======== MATERIAL PROVIDED
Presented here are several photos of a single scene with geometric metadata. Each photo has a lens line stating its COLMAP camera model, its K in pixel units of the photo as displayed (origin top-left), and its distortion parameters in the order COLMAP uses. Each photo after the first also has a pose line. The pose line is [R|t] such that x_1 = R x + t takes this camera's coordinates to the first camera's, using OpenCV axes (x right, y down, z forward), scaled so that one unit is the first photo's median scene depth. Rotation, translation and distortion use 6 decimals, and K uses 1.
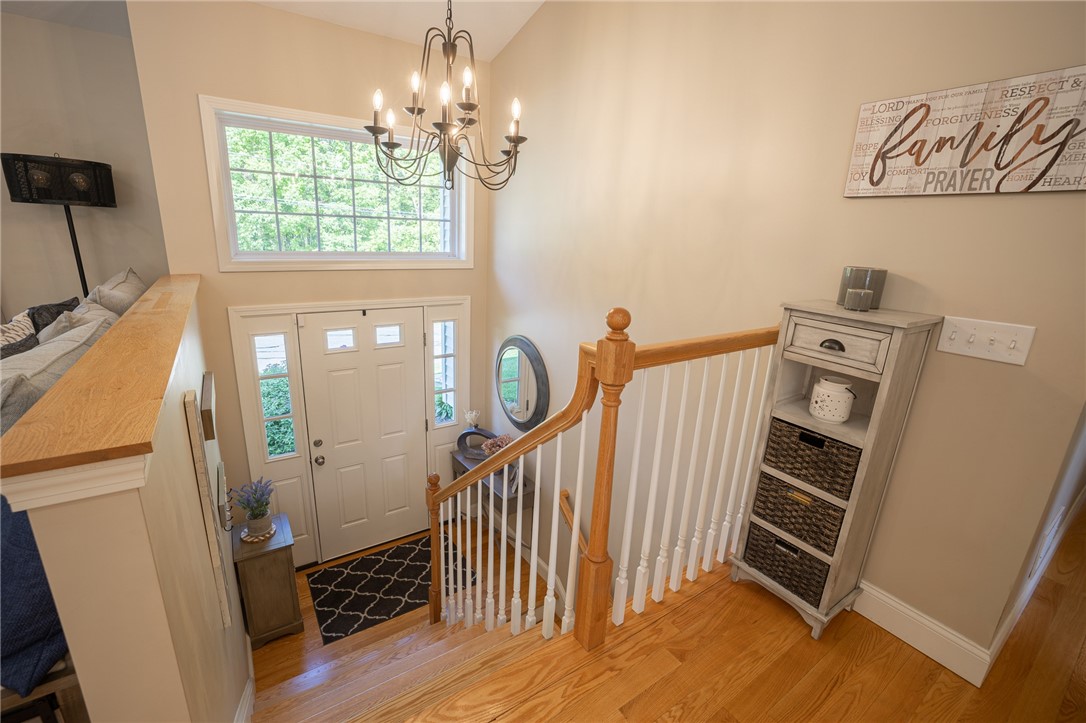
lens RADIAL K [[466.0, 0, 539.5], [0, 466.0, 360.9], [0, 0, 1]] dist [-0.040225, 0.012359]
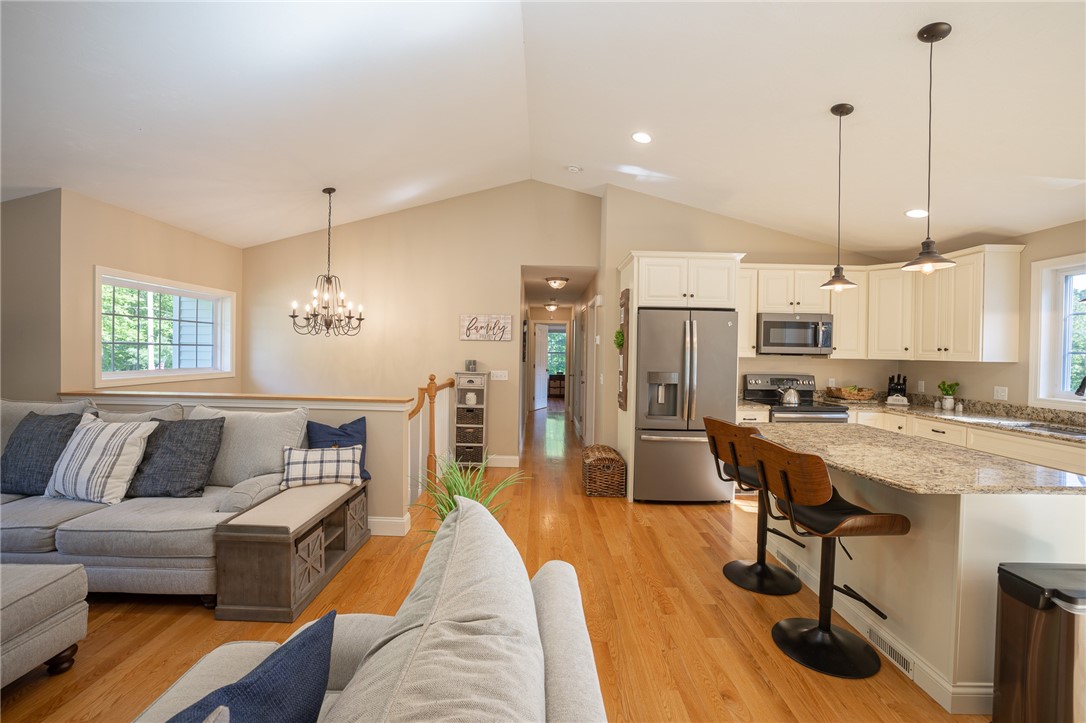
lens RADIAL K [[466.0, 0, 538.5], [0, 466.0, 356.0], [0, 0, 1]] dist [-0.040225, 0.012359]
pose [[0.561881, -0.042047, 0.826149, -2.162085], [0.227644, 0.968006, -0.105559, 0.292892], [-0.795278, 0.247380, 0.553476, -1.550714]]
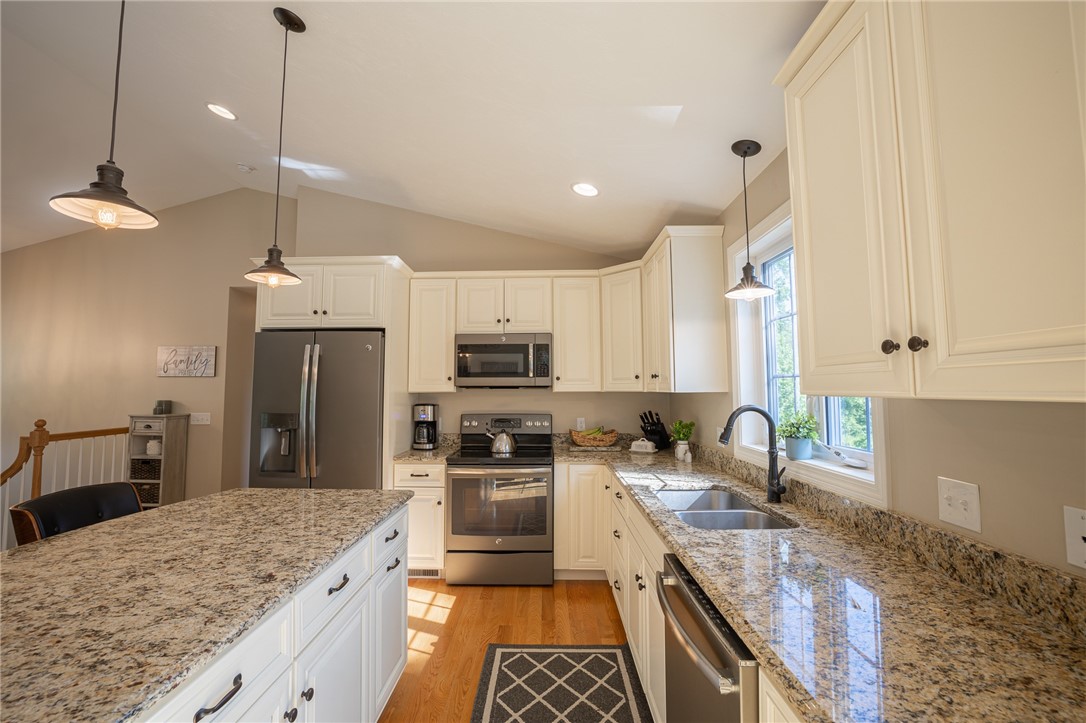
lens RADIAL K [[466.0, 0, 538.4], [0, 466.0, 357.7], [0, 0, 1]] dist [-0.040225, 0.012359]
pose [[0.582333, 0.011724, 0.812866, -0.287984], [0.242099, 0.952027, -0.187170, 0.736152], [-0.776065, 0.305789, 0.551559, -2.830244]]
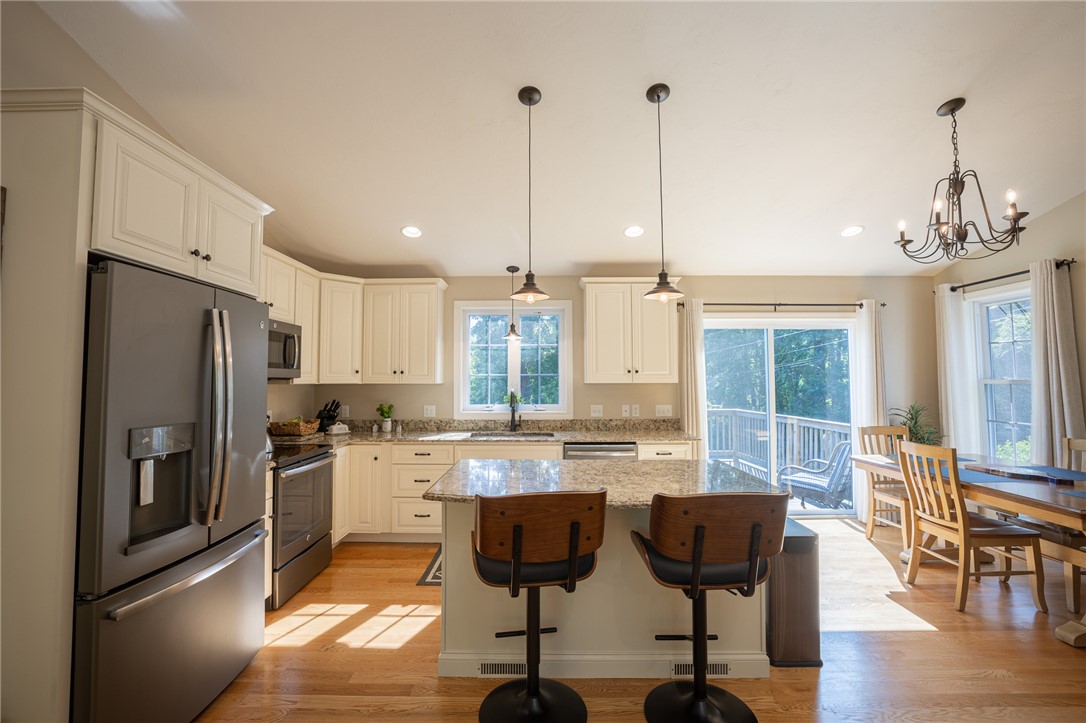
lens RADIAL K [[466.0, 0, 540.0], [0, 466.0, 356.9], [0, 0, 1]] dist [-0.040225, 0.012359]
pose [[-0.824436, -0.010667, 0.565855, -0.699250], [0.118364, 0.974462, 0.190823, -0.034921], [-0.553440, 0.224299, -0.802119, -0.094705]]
================
======== MATERIAL PROVIDED
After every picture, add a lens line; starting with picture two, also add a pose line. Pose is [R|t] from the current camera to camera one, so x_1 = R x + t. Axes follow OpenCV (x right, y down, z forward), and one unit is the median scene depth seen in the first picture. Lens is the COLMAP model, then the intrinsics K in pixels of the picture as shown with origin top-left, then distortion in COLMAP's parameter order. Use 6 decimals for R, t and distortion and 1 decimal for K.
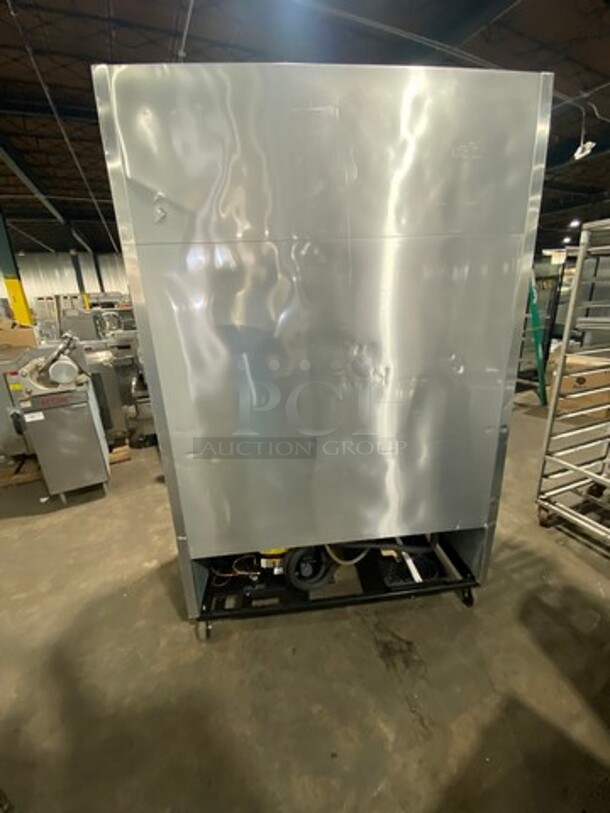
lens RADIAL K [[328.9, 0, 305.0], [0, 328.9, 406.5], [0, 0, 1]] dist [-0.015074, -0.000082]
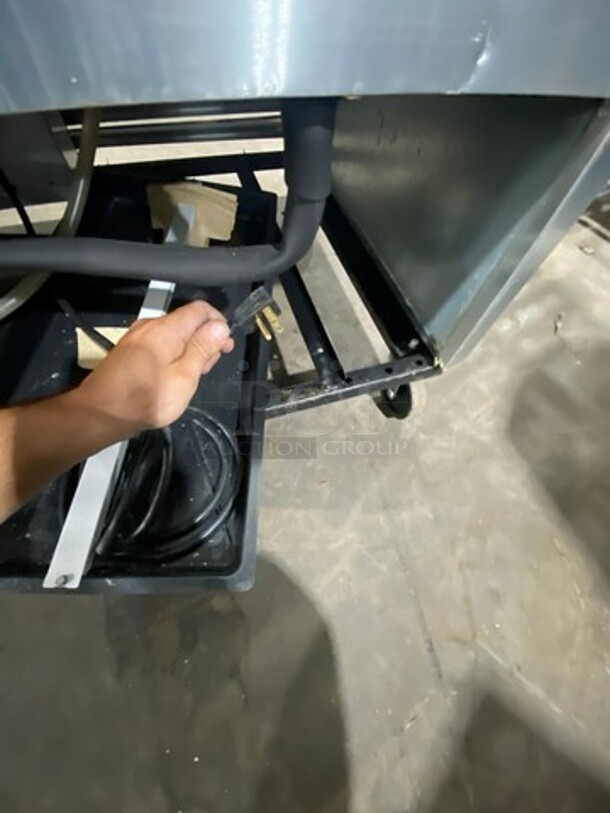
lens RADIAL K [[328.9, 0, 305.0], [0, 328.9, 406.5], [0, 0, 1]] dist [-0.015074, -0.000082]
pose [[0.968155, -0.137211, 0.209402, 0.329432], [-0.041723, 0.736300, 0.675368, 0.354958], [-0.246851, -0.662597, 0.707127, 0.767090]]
================
• REQUIRED ACTION
Rewrite the records starting at the line that contains "After every picture, add" and ending at the line that contains "-0.662597, 0.707127, 0.767090]]", with "camera" replaced by "view" and everything else unchanged. Leave the pictures out of your answer.

• ANSWER FOR THE TASK
After every picture, add a lens line; starting with picture two, also add a pose line. Pose is [R|t] from the current view to view one, so x_1 = R x + t. Axes follow OpenCV (x right, y down, z forward), and one unit is the median scene depth seen in the first picture. Lens is the COLMAP model, then the intrinsics K in pixels of the picture as shown with origin top-left, then distortion in COLMAP's parameter order. Use 6 decimals for R, t and distortion and 1 decimal for K.
lens RADIAL K [[328.9, 0, 305.0], [0, 328.9, 406.5], [0, 0, 1]] dist [-0.015074, -0.000082]
lens RADIAL K [[328.9, 0, 305.0], [0, 328.9, 406.5], [0, 0, 1]] dist [-0.015074, -0.000082]
pose [[0.968155, -0.137211, 0.209402, 0.329432], [-0.041723, 0.736300, 0.675368, 0.354958], [-0.246851, -0.662597, 0.707127, 0.767090]]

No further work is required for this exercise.